Come hanno reagito in sala i vari tipi di pubblico a questo nuovo lavoro? Le scuole? «Rispetto agli altri, questo spettacolo affronta argomenti molto scomodi e si esce pieni di interrogativi. Con ragazze e ragazzi delle scuole con cui facciamo anche incontri, prima e dopo, sostenuti anche da operatrici del consultorio, ho scoperto un pubblico molto interessanto. C'è grande fame di parlare di questi argomenti, avere contesti in cui ragazze ragazzi sono invitati a farlo e dove possano trovare interlocutori adulti e non dire quelle quattro cose tra loro. Un contesto dove si possa sentire che questo non è un tabù».

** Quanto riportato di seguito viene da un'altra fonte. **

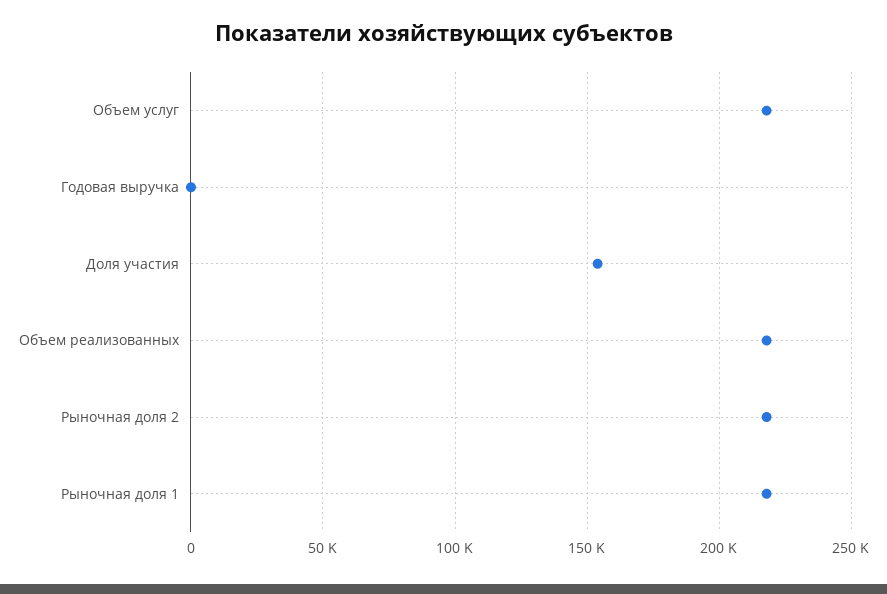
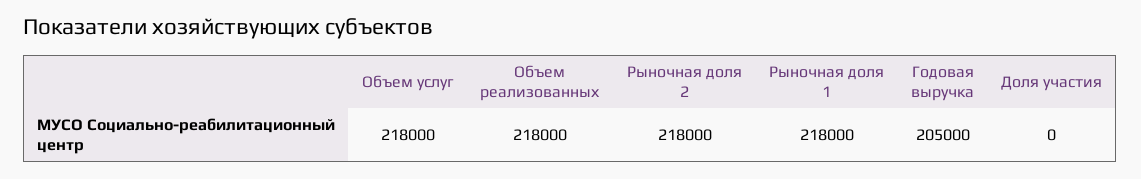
Годовая выручка: 0 -> 205000
Доля участия: 155000 -> 0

Proseguirai su questi temi? Le Resistenze femminili avranno una quarta tappa oppure pensi di rivolgere la tua attenzione altrove? «I miei lavori nascono dalle difficoltà che incontro quotidianamente. Sono un tentativo di trovare strade che ci permettano di vivere meglio e risolvere le contraddizioni del contemporaneo. Questi argomenti sono ancora urgenti e influiscono tantissimo nella vita di ogni giovane donna. Credo che lavorerò sul tema del potere, su come il diritto e il potere abbiano a che vedere anche con lo squilibrio uomo-donna».

La scelta di questo tema non sorprende, vista la recente vicenda personale e professionale che ha segnato il vissuto teatral-artistico di Marta Cuscunà e della sua città Monfalcone: la chiusurra della rassegna ContrAzioni. «Non c'è nessuna ragione economica dietro questa decisione. La rassegna piaceva e aveva un sacco di pubblico. Dopo quattordici anni di stagioni di altissimo livello, rispondeva bene per il teatro di Monfalcone. È una scelta ideologica cancellare il lavoro fatto in questi anni per una proposta culturale scelta da due terzi degli abbonati. Non si può fare della cultura uno strumento di propaganda politica, le persone devono essere rispettate».

Effettivamente il pubblico di Monfalcone ha reagito eccome. «C'è stata una grande mobilitazione, sono state raccolte un migliaio di firme e la maggior parte sono state raccolte fuori del teatro, anche sotto la pioggia, dopo che era stato impedito di raccoglierle nel foyer. Ignorare la loro voce è ingiusto. Questa parte di cittadinanza sta dimostrando cura verso questa rassegna, non vedo perché qualcuno in politica possa permettersi di non ascoltare».